Extracted page text data:
━━━━━━━━
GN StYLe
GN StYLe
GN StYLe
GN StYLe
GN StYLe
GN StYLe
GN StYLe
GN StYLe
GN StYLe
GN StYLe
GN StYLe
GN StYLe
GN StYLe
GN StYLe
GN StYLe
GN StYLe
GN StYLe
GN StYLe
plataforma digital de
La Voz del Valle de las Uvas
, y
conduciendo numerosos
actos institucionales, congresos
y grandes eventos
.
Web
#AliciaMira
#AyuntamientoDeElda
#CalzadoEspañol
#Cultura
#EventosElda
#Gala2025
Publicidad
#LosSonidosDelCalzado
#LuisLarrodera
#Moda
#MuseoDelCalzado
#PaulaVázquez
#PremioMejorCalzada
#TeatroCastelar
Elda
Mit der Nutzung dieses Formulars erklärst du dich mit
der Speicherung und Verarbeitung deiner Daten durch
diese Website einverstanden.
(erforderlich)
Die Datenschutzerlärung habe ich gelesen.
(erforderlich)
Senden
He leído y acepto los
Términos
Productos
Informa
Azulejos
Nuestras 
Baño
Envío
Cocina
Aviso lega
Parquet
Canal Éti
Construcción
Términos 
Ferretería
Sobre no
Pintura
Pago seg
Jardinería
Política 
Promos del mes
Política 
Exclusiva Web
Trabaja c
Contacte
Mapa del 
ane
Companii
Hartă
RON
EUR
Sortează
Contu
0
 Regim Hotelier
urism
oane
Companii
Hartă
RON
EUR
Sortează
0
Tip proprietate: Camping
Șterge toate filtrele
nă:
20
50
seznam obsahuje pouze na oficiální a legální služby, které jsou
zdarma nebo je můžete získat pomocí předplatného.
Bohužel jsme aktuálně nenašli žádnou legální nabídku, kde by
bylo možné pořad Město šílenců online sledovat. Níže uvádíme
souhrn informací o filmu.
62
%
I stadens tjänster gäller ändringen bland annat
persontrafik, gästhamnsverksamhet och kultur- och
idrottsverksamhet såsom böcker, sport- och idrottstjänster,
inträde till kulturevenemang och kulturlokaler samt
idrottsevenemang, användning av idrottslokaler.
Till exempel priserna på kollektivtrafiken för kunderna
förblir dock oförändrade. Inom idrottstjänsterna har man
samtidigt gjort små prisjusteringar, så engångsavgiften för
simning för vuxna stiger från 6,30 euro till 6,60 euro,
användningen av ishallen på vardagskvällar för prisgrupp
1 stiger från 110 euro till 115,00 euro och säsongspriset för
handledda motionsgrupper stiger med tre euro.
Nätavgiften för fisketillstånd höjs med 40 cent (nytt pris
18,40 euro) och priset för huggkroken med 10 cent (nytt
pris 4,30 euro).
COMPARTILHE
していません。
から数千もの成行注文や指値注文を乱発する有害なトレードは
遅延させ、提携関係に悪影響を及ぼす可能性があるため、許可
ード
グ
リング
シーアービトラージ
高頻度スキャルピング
━━━━━━━━
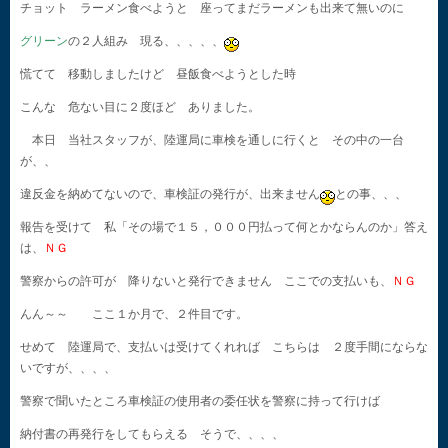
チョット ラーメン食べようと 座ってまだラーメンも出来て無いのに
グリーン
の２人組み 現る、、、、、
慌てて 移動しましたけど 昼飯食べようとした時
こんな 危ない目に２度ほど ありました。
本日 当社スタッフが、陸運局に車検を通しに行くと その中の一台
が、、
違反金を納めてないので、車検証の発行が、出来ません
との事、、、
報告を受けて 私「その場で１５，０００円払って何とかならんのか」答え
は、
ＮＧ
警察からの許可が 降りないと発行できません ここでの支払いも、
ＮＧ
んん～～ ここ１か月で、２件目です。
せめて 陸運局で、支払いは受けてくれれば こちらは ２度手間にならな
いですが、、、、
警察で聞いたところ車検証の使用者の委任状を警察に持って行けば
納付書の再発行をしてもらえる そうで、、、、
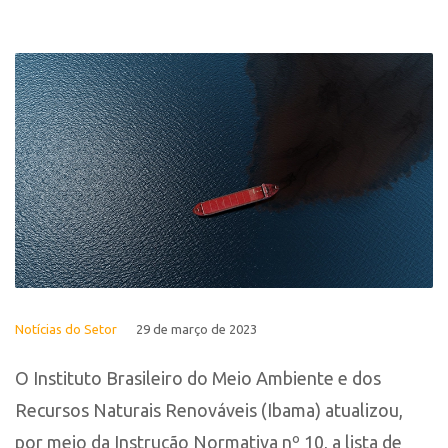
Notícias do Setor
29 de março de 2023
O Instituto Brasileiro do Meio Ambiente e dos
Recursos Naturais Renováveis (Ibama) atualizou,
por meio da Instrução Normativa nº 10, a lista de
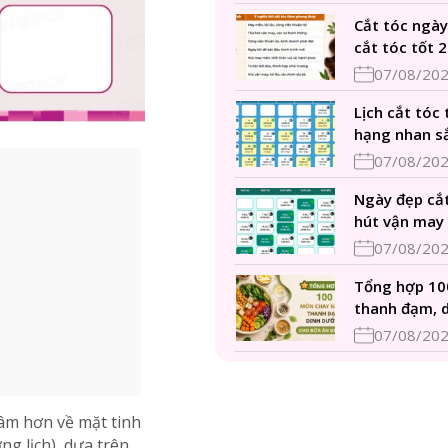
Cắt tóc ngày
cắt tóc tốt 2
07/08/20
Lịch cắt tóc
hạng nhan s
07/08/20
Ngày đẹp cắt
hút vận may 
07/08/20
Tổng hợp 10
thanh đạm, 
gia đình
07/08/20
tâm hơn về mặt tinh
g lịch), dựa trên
━━━━━━━━
> Exercise aim:
Gather every line that contains the string "stiger". Case counts.

> Solution to this exercise:
simning för vuxna stiger från 6,30 euro till 6,60 euro,
1 stiger från 110 euro till 115,00 euro och säsongspriset för
handledda motionsgrupper stiger med tre euro.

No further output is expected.